Theater ohne Heiner Müller

 

 

 

Obwohl das bürgerliche Feuilleton Heiner Müller über Dezennien als DDR-Dissidenten gefeiert hat - und Gründe hatte es genügend -, zum Apologeten der kapitalistischen Gesellschaft wird es ihn nicht erklären können. Man versucht es wohl auch gar nicht erst. Schon jetzt, wenige Tage nach seinem Tode, zeichnet sich ab, daß er wegen seiner Haßliebe zur DDR distanziert als deren „Staatsdramatiker" behandelt wird.

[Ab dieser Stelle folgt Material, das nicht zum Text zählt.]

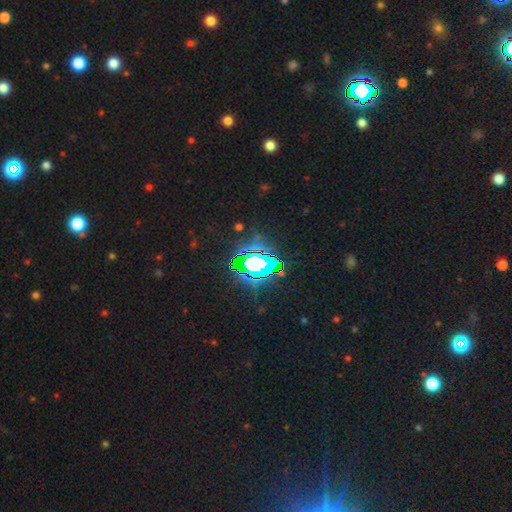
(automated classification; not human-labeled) A star or artifact, not a galaxy (83%).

Woher dieser Sinneswandel?

Weil Müller nicht bereit war, sich als Wendehals einkaufen zu lassen. Gehässig wirft man ihm vor, er, „der D-Mark-Tantiemen-Millionär", habe in der Wiedervereinigung „nur höhnisch die Errichtung eines D-Mark-Landes" gesehen und „sich folgerichtig dem Konservierungsgeschäft" zugewandt. Nämlich: Er habe geholfen, das Berliner Ensemble „zu einer ästhetischen Erinnerungsstätte an die gute, graue DDR zu machen". Welch schlimmer Frevel! Jahr für Jahr bemüht sich die kapitalgewaltige Medien-Mafia, den Ossis ihre ehemalige Heimat gründlich zu verleiden, doch so ein „großer, schwarzer Clown und Pfau" wagt es, „das Brecht-Mausoleum am Schiffbauerdamm für die DDR-Nostalgie" zurückzuerobern.

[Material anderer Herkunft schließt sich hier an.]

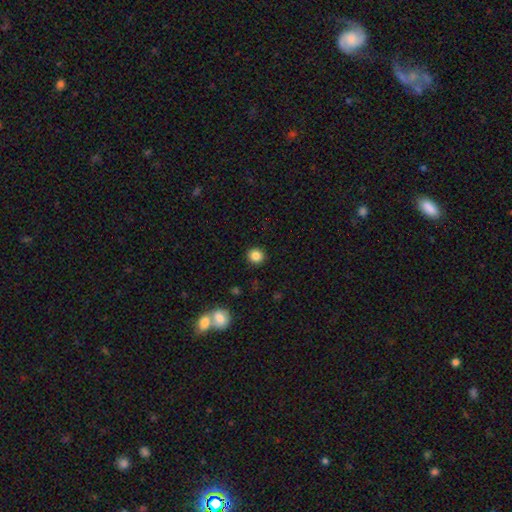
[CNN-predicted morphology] Smooth or featured?
  - smooth: 85% *
  - star or artifact: 10%
  - featured or disk: 4%
How rounded?
  - round: 91% *
  - in between: 8%
  - cigar-shaped: 1%
Merging?
  - none: 91% *
  - minor disturbance: 5%
  - major disturbance: 2%
  - merger: 2%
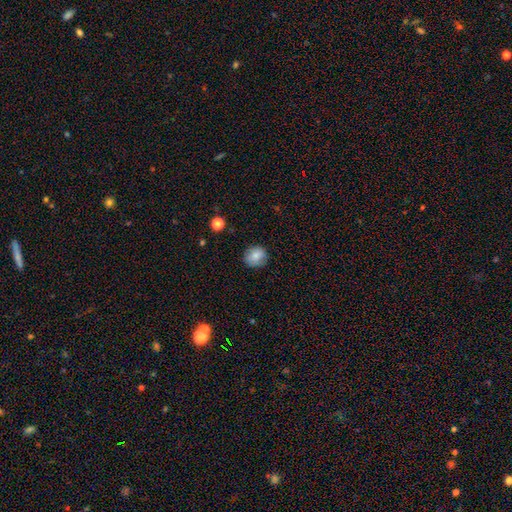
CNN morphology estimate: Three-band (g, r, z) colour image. It shows a smooth galaxy with no disk features (83%) that is round (81%). Merging: none (81%).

Man kommt ins Grübeln. Ist das neuerdings schon DDR-Nostalgie, wenn im Berliner Ensemble Brecht gegeben wird, wenn ein polemischer „Arturo Ui" vor möglicherweise neu aufziehendem Faschismus warnt? Die Sache ist die: Es geht den Manipulatoren der öffentlichen Meinung gar nicht um irgendwelche sehnsuchtsvolle Rückwendung Müllers in die Vergangenheit. Sie wissen nur zu gut, wie vehement er Stillstand ablehnte und wie bewußt er die Konflikte der Epoche suchte. Nein. Sie finden sich gestört von seiner radikalen Art, die Zeit auf die Bühne zu holen. Da hatte sich das endlich gesamtdeutsche Theater so brav kapitalkonformistisch in die Sessel gelehnt, hatte Sex und Crime zu den Hauptsorgen der Nation erklärt, da gab ausgerechnet der ehemalige „Staatsdramatiker" nicht Ruhe und legte den Finger wie ehedem auf soziale Wunden. Das war unangenehm. Und damit niemand sich erkühnt, ihm nachzueifern, wird sein Tun vorsorglich als DDR-Nostalgie verunglimpft.

Das deutsche Theater ohne Heiner Müller. Wer macht es nach ihm zum Ort öffentlichen Widerspruches?